### Exercise objective
Return only the tail of the data below, word for word: the line with "hfov_deg: 37.8" and each line after it through the final one.

::: Source information :::

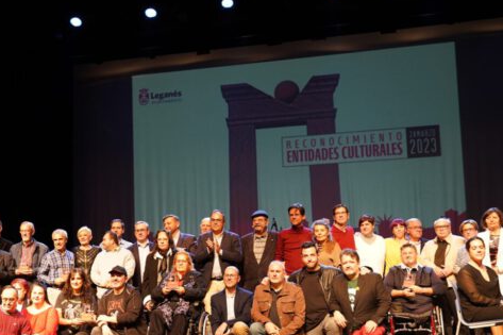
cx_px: 171
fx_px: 726
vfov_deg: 25.9
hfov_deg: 37.8
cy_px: 207
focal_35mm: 52
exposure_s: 1/160
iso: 1600
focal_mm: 32
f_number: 2.8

:::

### Solution to the exercise
hfov_deg: 37.8
cy_px: 207
focal_35mm: 52
exposure_s: 1/160
iso: 1600
focal_mm: 32
f_number: 2.8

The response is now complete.